|Before I Grew Up|
I thought becoming completely independent was hard.
I thought getting through life so far was hard.
But this past week I have decided that helping, watching, and guiding others grow up is much more difficult than it ever was for me to grow up.
Some things are still hard. Learning to be an awesome wife is hard. Learning to help best friends through tragedies is hard. Watching people you love get older is hard. When people and animals you love die, that is hard.
This week my best friend had to tell her children that she and their daddy would not be married much longer. It ripped my heart out when she told me how it hurt them.
This week a dear friend of mine ended his life. I was and still am devastated.
My husband and I are in the process of trying to sell his car.
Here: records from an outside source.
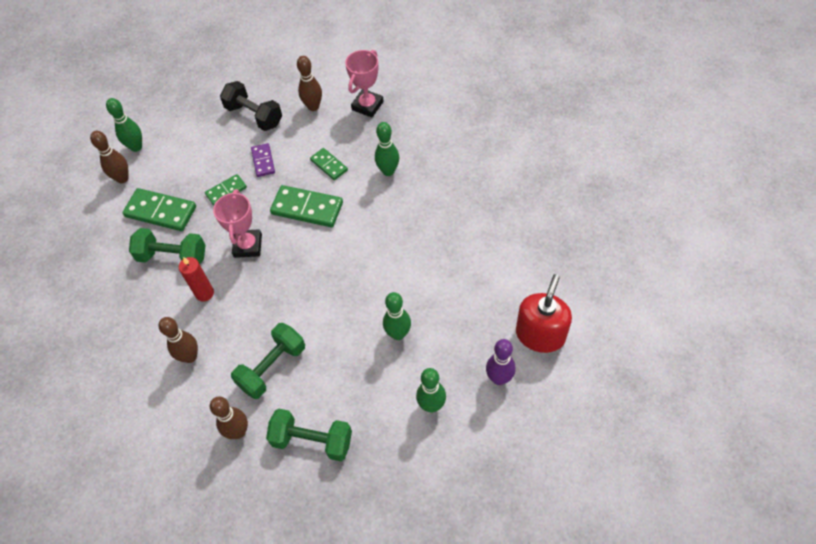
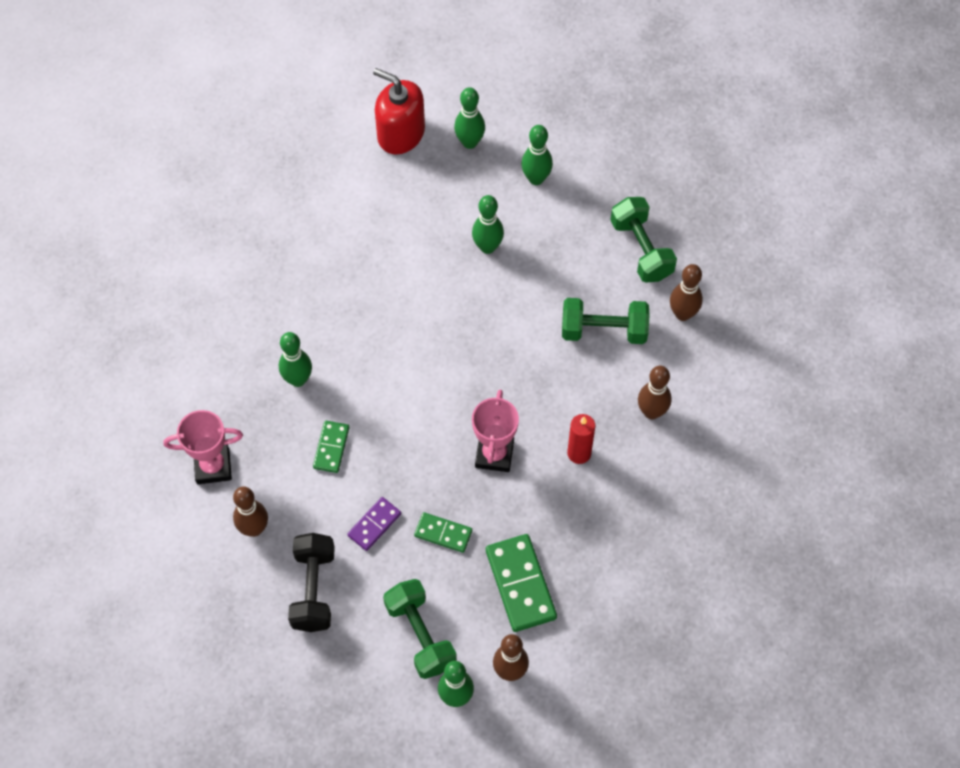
camera: 130 degrees left, 5 degrees up
(172, 256) = (563, 521): green dumbbell -> green dumbbell (420, 635)
(248, 246) = (494, 454): pink trophy -> pink trophy turned 45 degrees counterclockwise
(307, 208) = (405, 429): green domino -> none
(499, 378) = (469, 142): purple bowling pin -> green bowling pin
(540, 334) = (401, 134): red soap dispenser -> red soap dispenser turned 45 degrees clockwise

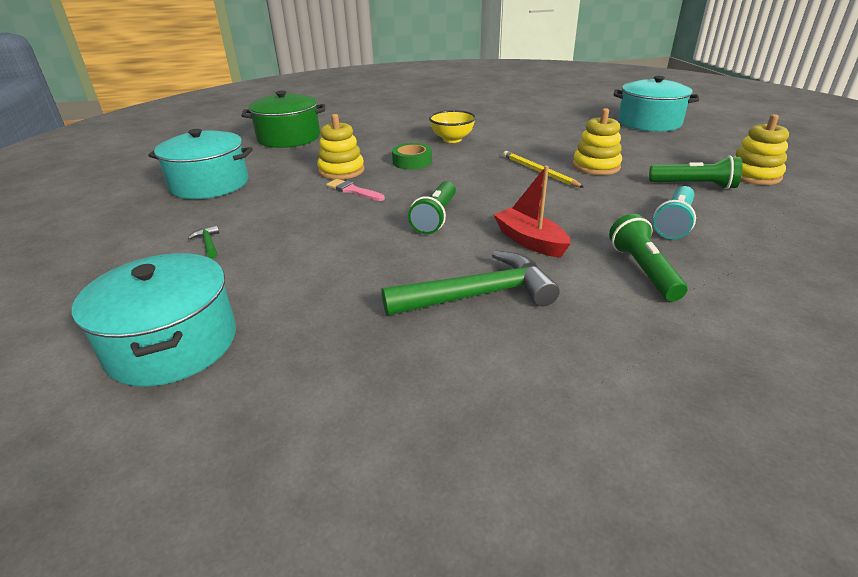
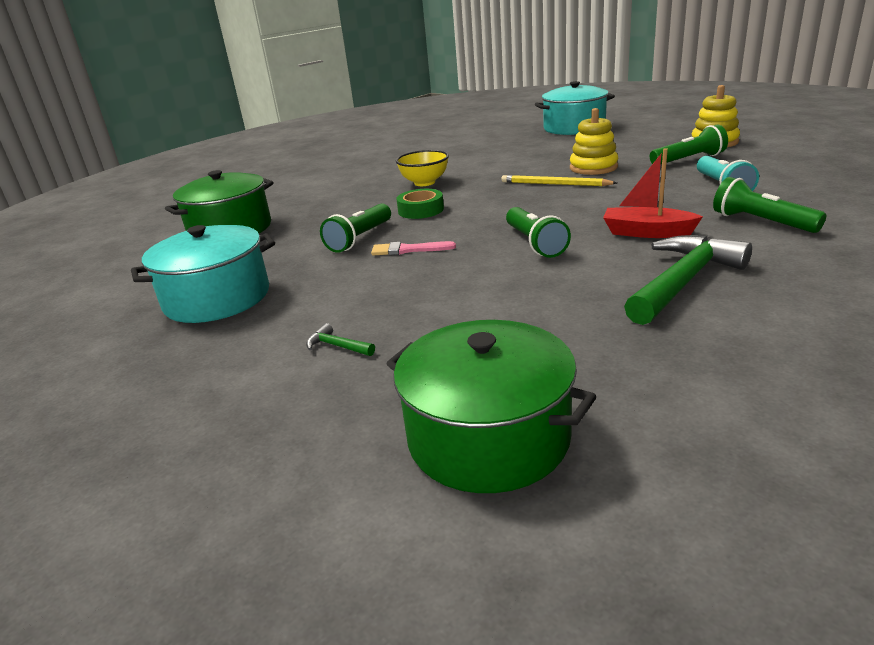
camera: 30 degrees left, 5 degrees down
(173, 344) = (488, 437): turquoise pot -> green pot
(341, 171) = (360, 238): yellow stacking toy -> green flashlight

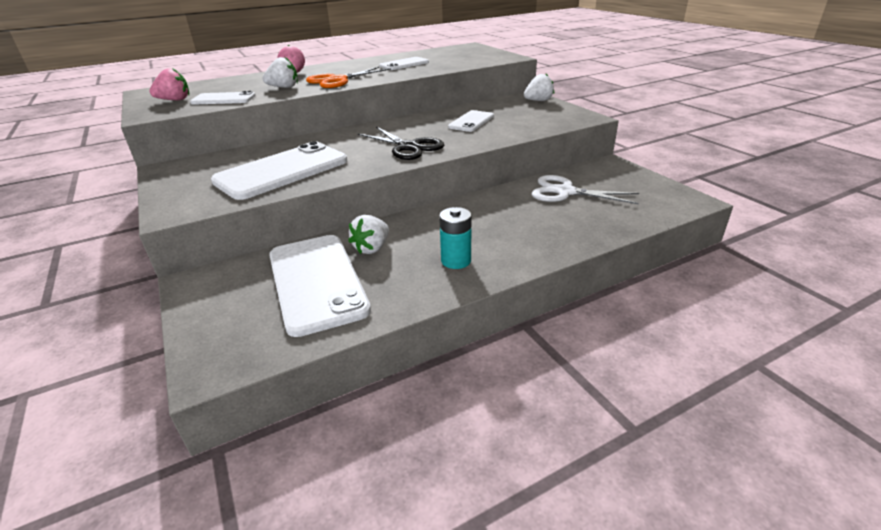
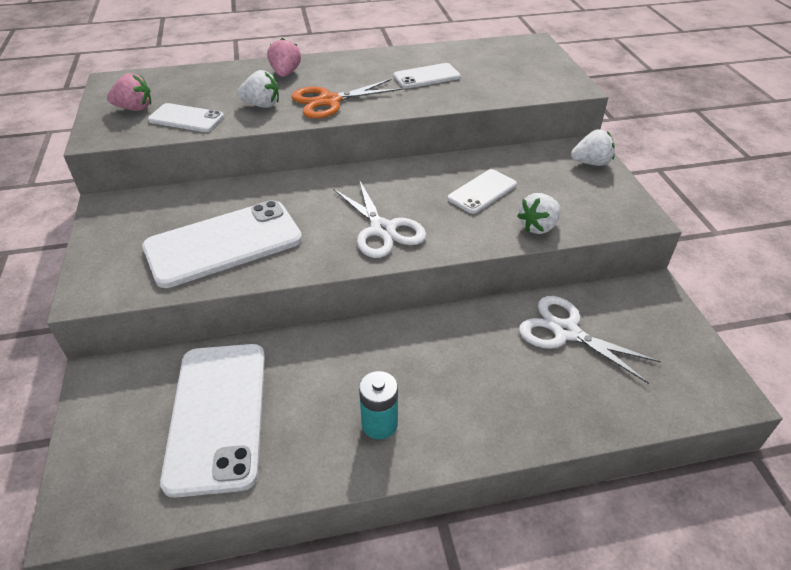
camera: 15 degrees right, 10 degrees up
(372, 248) = (295, 375): white strawberry -> white strawberry (538, 227)
(408, 147) = (382, 230): black scissors -> white scissors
It will no longer start so we are becoming a one car family. This is new and thus difficult.
But I had an experience that revealed a new lesson to me. My friend who passed was a church member at my home church. I was a youth group leader there and worked in the nursery with youth volunteers. Some of these kids and I developed close friendships. This kind of thing happens when you get all get puked on, spilled on, hit by and cried on by babies and toddlers.
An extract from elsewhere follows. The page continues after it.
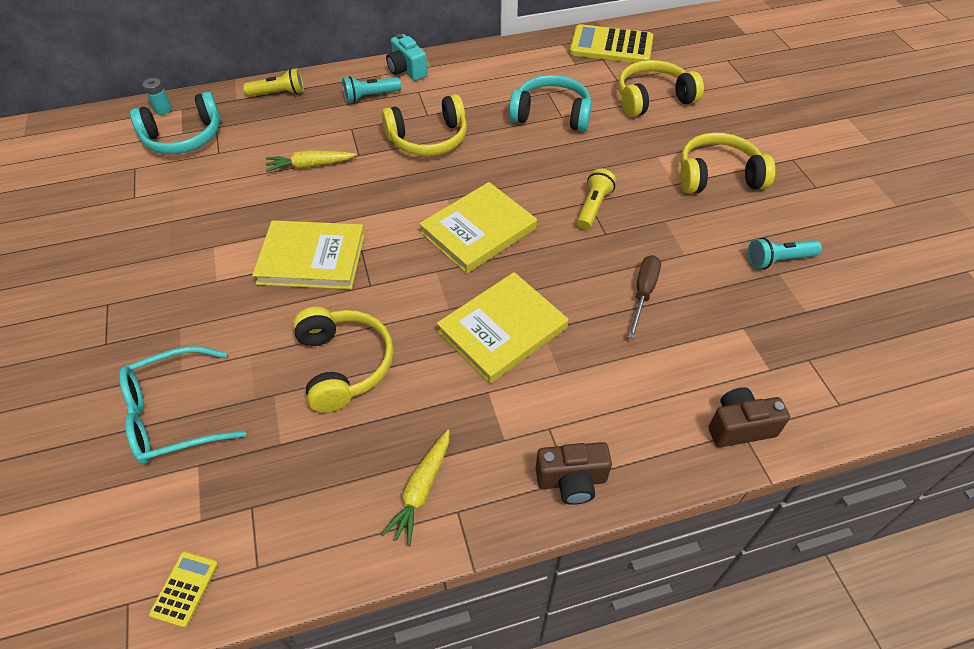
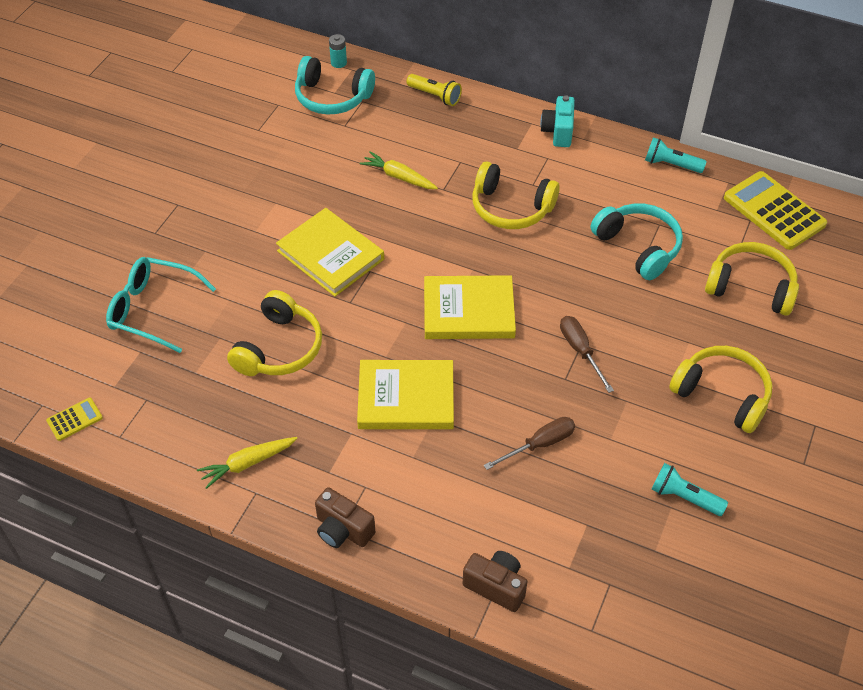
camera: 40 degrees right, 0 degrees up
(370, 96) = (503, 140): turquoise flashlight -> turquoise flashlight (671, 164)
(593, 207) = (580, 351): yellow flashlight -> brown screwdriver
I knew I would be headed back home for a memorial service and told this kid, who was a kid when I met him. He is now heading off to college to become a world changer and is legally an adult. He asked me how this person we both knew died. I thought about not telling him or only telling him partial truths. I decided though on telling him the truth. That our friend took his life. A man we both talked to every Sunday and laughed with and cared for.
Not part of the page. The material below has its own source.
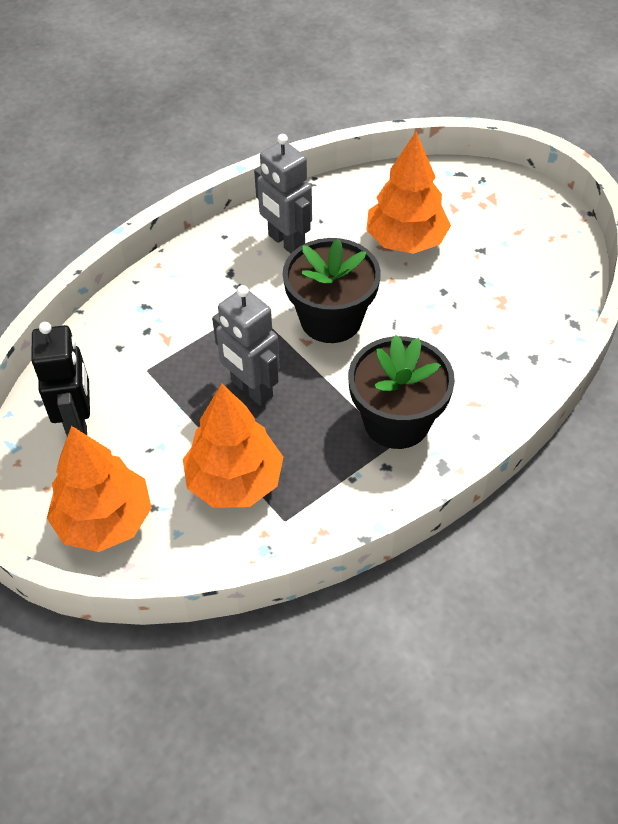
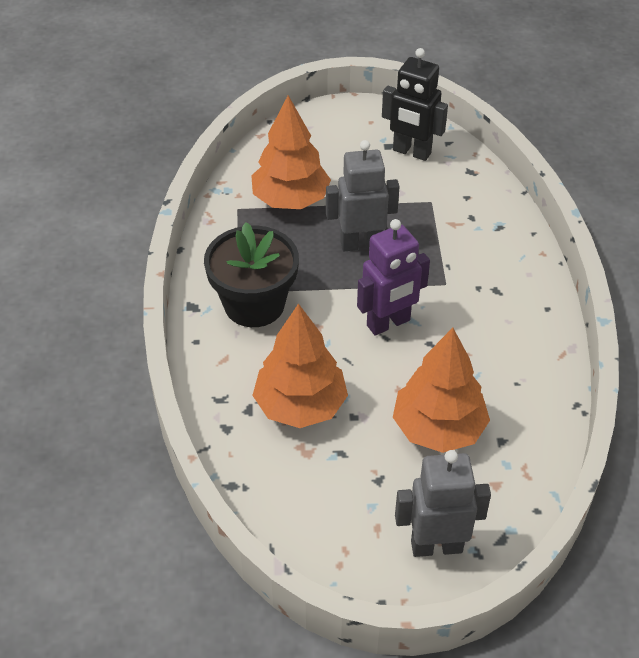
camera: 125 degrees right, 5 degrees down
(105, 521) = (320, 135): orange tree -> orange tree (300, 405)
(286, 242) = (505, 343): grey robot -> grey robot (436, 546)
(331, 319) = (388, 323): black flower pot -> purple robot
He is an adult though. He can know the truth, plus in the small town we are from, I am sure he will hear the truth. But I had this experience of not knowing the right thing to do. Nothing I could have said would have been right, necessarily, but things I could have said would most certainly have been wrong.
I realized that maybe growing up is harder when it is not you growing up. Maybe growing up is most difficult when it is people you love who are going through things you wish they did not have too experience. But unfortunately our world can be cruel and quite wicked.
I thought growing up was hard, but I am now pretty certain that watching, guiding, and helping others grow up can be just as difficult. And perhaps a part of all of us still growing up too.